▸ **Text segment**
★ ★ ★ ★ ★
Omosh is experiencing this stuff in full swing, first to maintain his lifestyle, he may have had to go into serious debt, it's not hard for someone like him to accumulate debt. He's a celebrity for heaven's sake. If you met him and he borrowed you some cash, you would not refuse.
Now imagine this being played out with his friends or business partners. It's hard not to lend him money, plus he seems like someone who can pay. So, even if he doesn't pay in cash he has a lot of ways to ensure some benefits somehow.
But this is where the problem is, too much debt plus an alcoholism problem. This gets him to have even worse breakdowns.
You have debts you haven’t paid, and you can take some drinks and forget about it. In addition, it may have been that when he was assisted with some money, he may have paid some debts and at the same time shown off that the good times were back. This was just to avoid the shame and show those who had been there for him that he had things under control. ( which is not the case)
This habit immediately doubles your drinking rate, soon enough you wake up and wonder, “ where did all the money go?”
Once you get to that point, you cannot borrow those who helped you. They already heard that you had millions of shillings, “where is the money?” they ask. “How did you finish almost 2 to 3 million?”
What people fail to realize is that :
He may not have gotten all that money.
Two, people exaggerate how much he got just to justify their bias.
Then again people love stories of other people failing.
His situation at this point is depressing and also makes him feel shame. It's even much more courageous that, in spite of all the embarrassment, he has come forward to say he’s broke and needs help. Many alcoholics cannot do this. They drink to their deaths.
If you look at this issue carefully, this is how he can get helped.
1. Gather all proceeds into one account.
2. Appoint a group of good-natured individuals to manage the funds, at least.
3. Let them guide him from rehab and into getting a job that lets him get by.
4. Give funds periodically to push him ahead every time he hits some set milestones.
5. Let him know, and also educate him on what he's going through, let him get alternatives, move or cut off fellow alcoholics, these are hardcore habits.
6. Get him to spend a lot of time where he is loved and needed, with kids parents, or the wife.
7. Structure his debt repayments in an organized manner. Yes, he has debts but they should not be the immediate concern.
8. Get him some training on practical money management. He should understand why he does what he does and when he does it, then he can improve on where he may be weak.
Helping such individuals without guidance, and restrictions makes them fail. . Guidance helps, restrictions help. Constant updates over a three or four-year period will also help.
He has some goodwill left from a lot of his fans, he definitely can make it out. Don’t be too quick to judge him.
★ ★ ★ ★ ★
▸ **Entries**
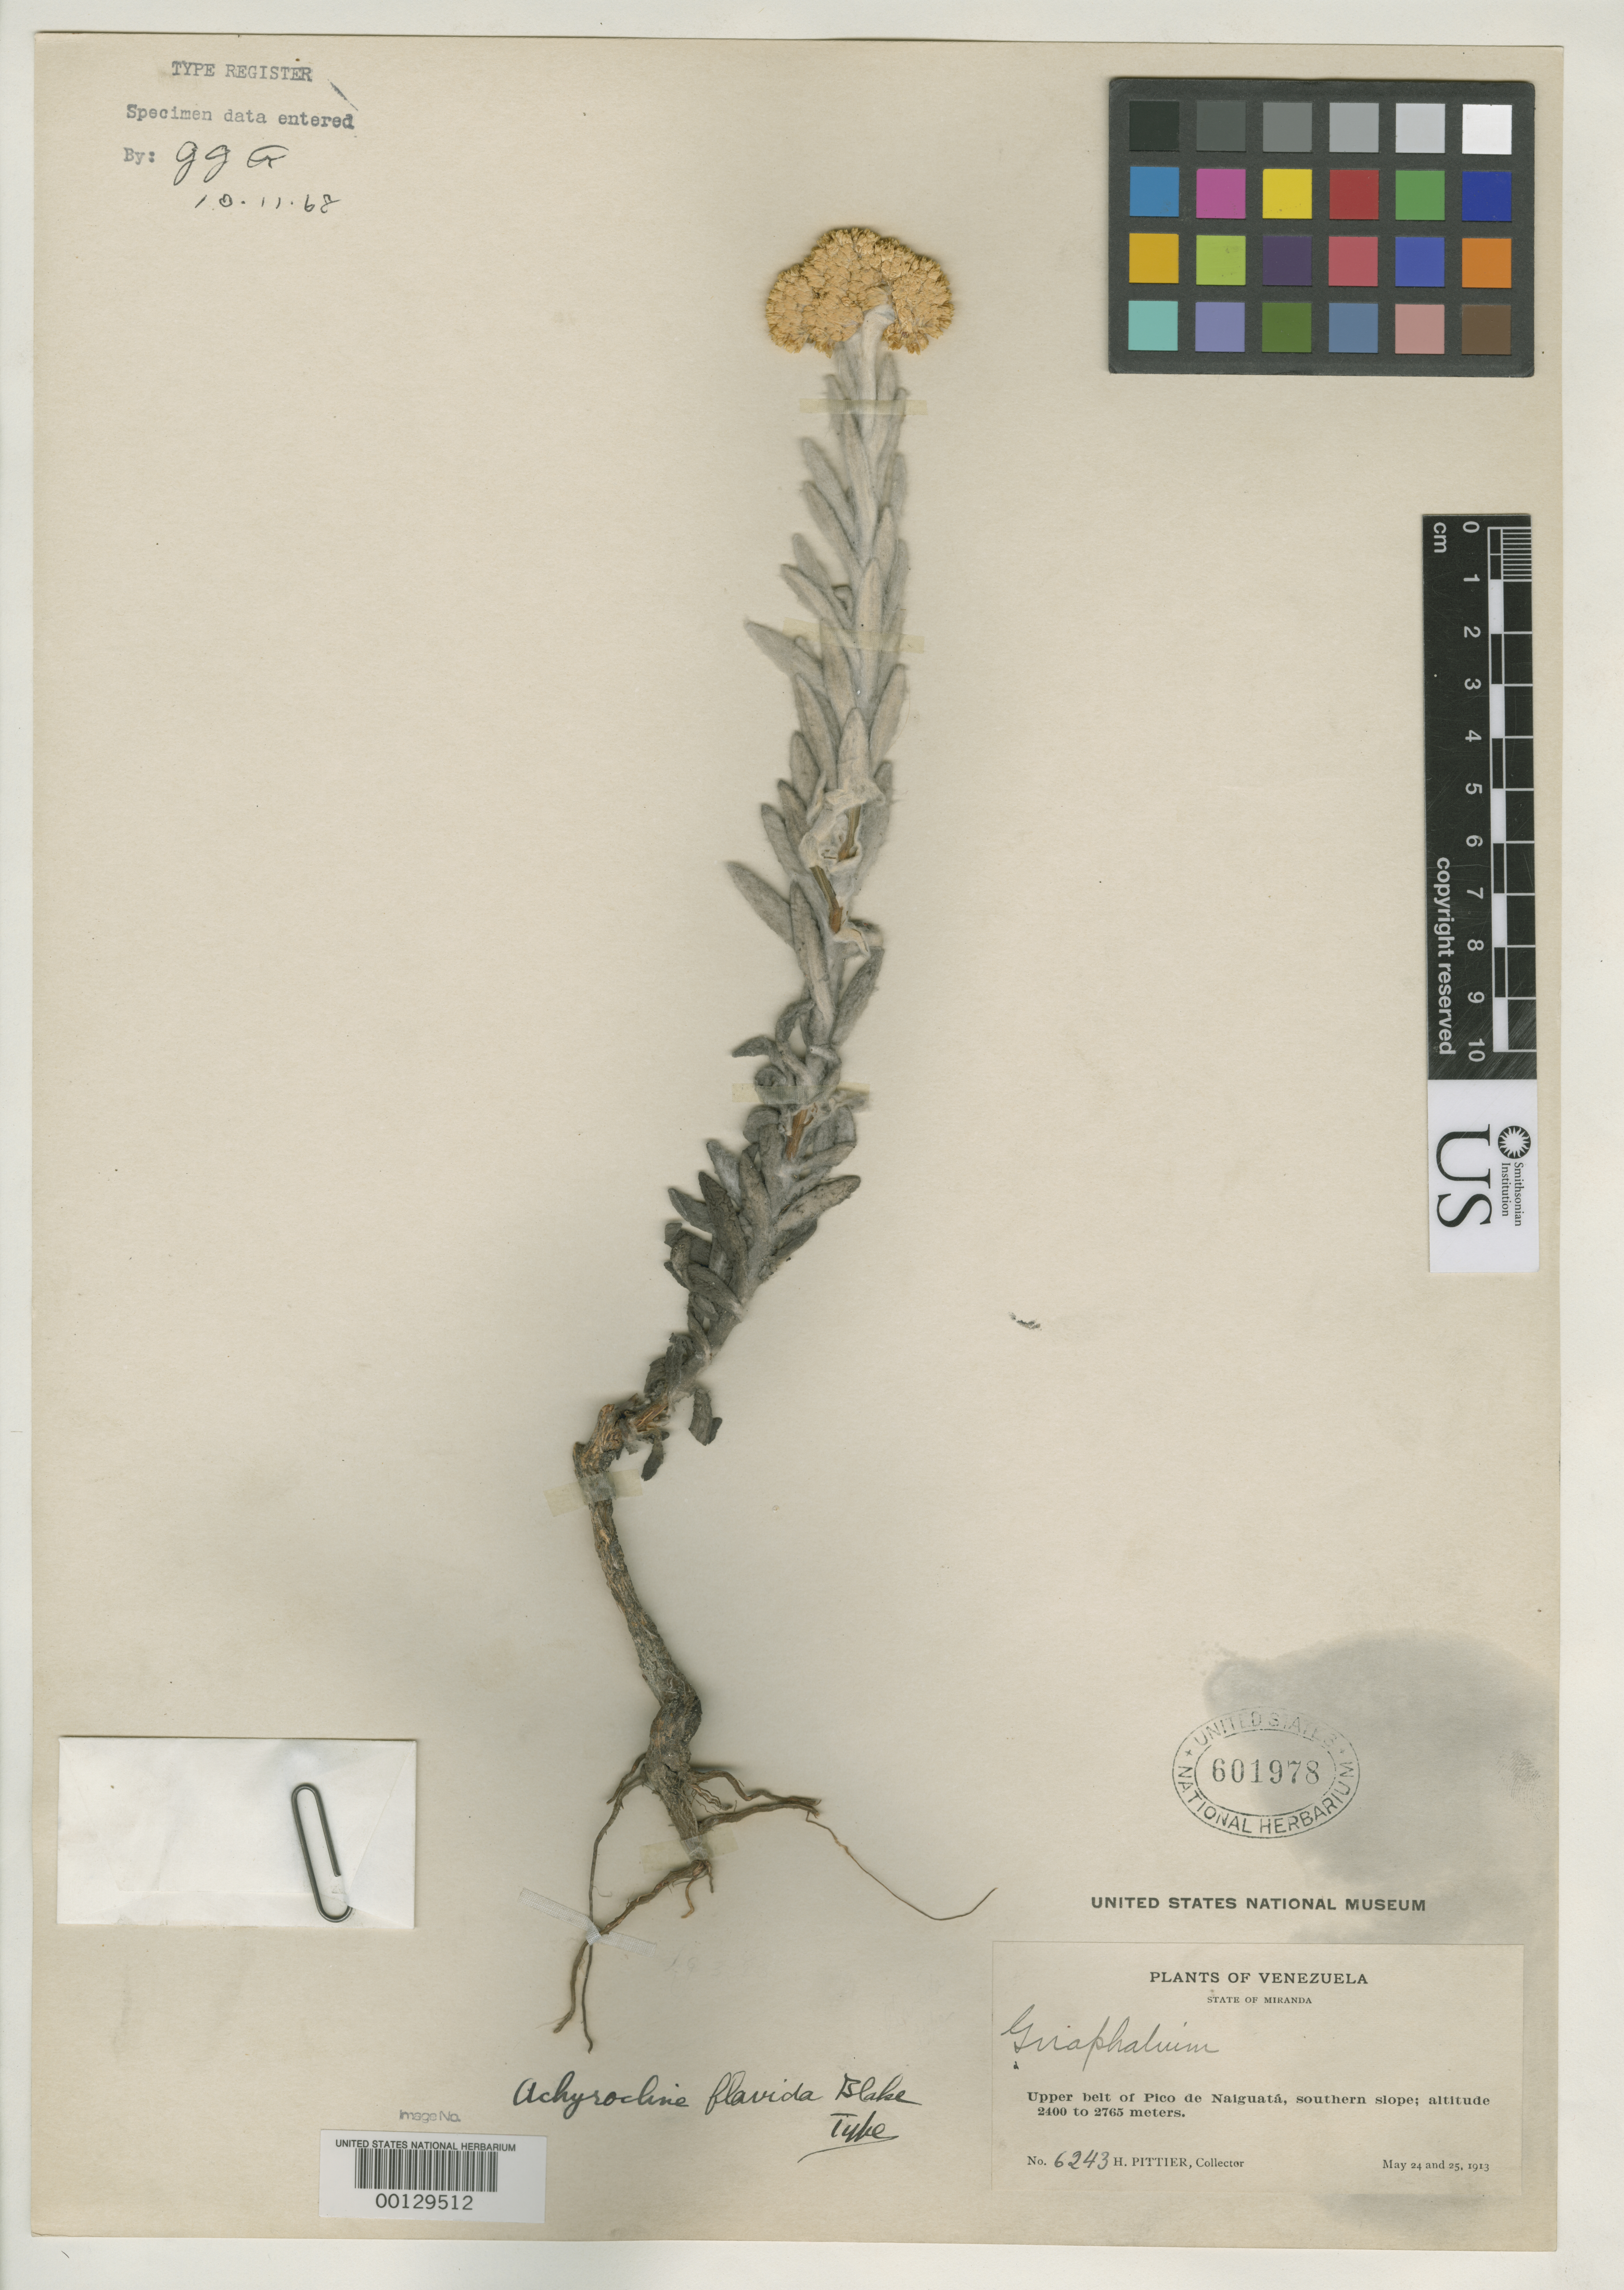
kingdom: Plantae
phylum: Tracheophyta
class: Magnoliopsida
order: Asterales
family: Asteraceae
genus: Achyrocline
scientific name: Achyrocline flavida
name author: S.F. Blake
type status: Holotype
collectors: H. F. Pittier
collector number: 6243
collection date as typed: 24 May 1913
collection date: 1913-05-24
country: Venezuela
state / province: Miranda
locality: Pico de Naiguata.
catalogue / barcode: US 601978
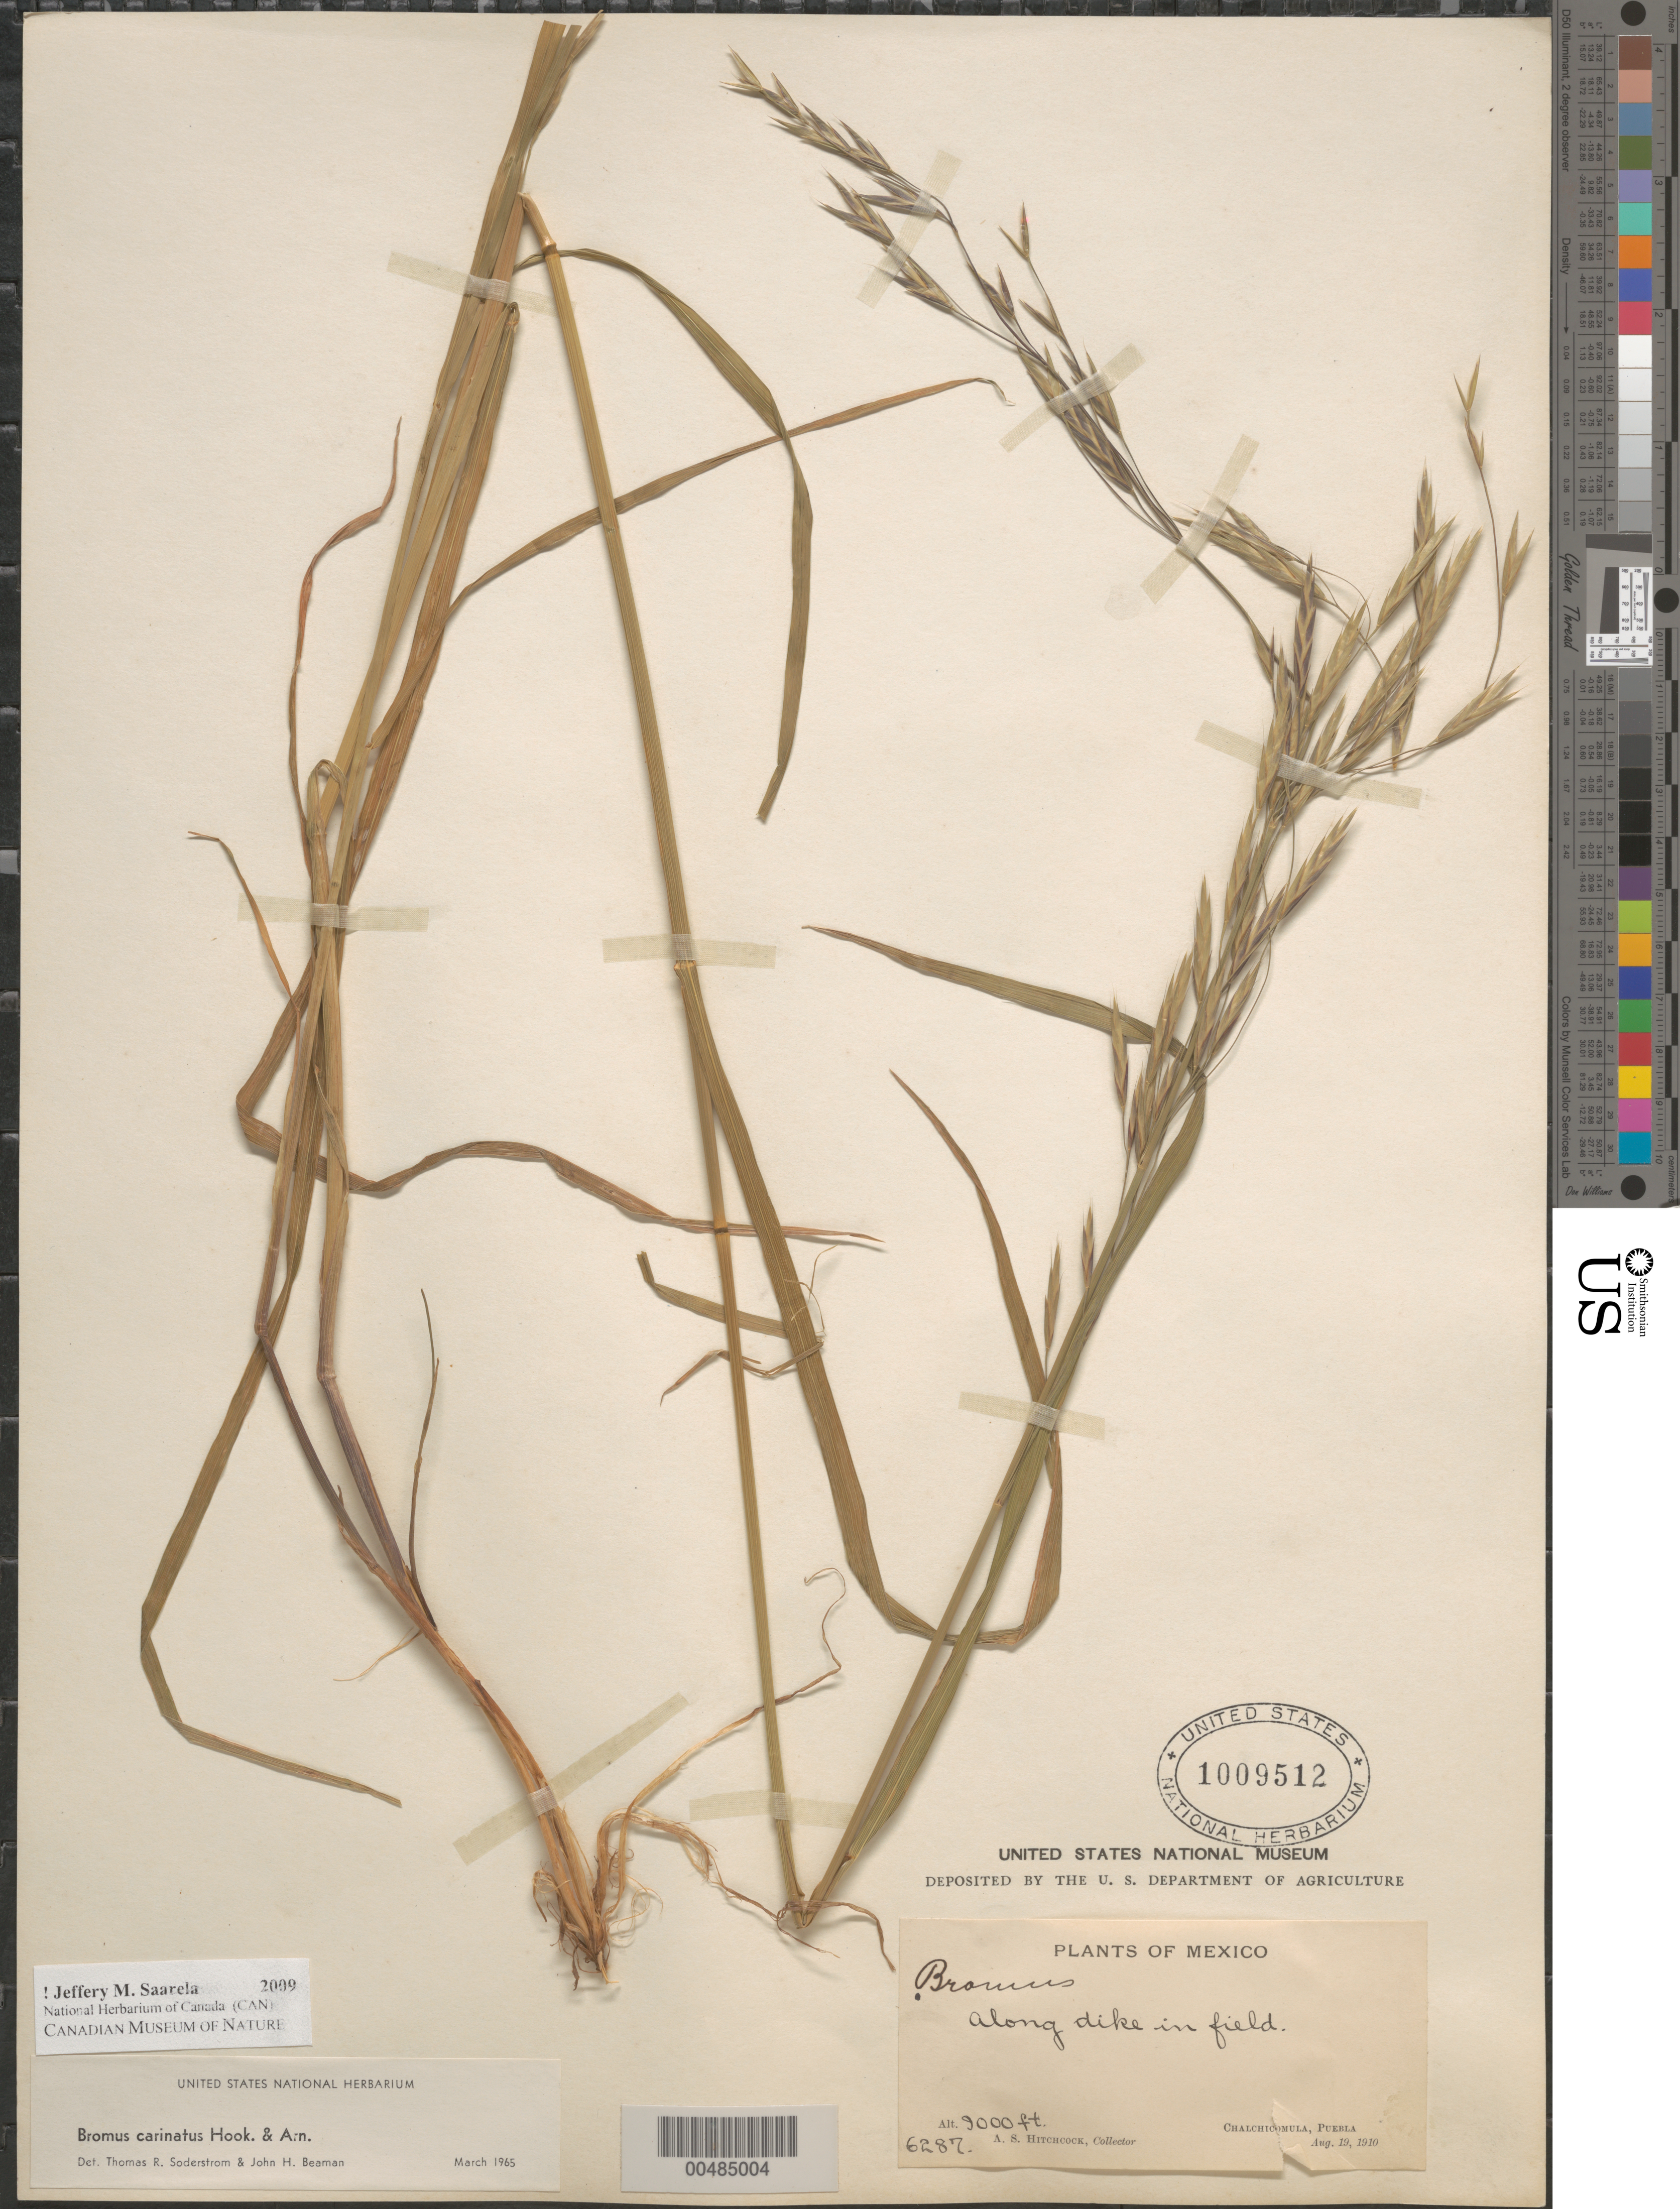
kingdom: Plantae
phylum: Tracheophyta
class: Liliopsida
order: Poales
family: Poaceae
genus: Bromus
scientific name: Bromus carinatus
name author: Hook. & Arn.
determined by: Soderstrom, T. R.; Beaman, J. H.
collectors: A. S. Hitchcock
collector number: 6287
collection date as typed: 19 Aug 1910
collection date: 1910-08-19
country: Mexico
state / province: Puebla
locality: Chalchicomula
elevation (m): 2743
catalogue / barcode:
★ ★ ★ ★ ★
▸ **Exercise brief**
Rewrite the passage about Omosh, beginning at the words "1. Gather all" and stopping after "are hardcore habits.", with "funds" replaced by "donations" wherever it occurs. The records are separate material and have no connection to the passage about Omosh.

▸ **The answer**
1. Gather all proceeds into one account.
2. Appoint a group of good-natured individuals to manage the donations, at least.
3. Let them guide him from rehab and into getting a job that lets him get by.
4. Give donations periodically to push him ahead every time he hits some set milestones.
5. Let him know, and also educate him on what he's going through, let him get alternatives, move or cut off fellow alcoholics, these are hardcore habits.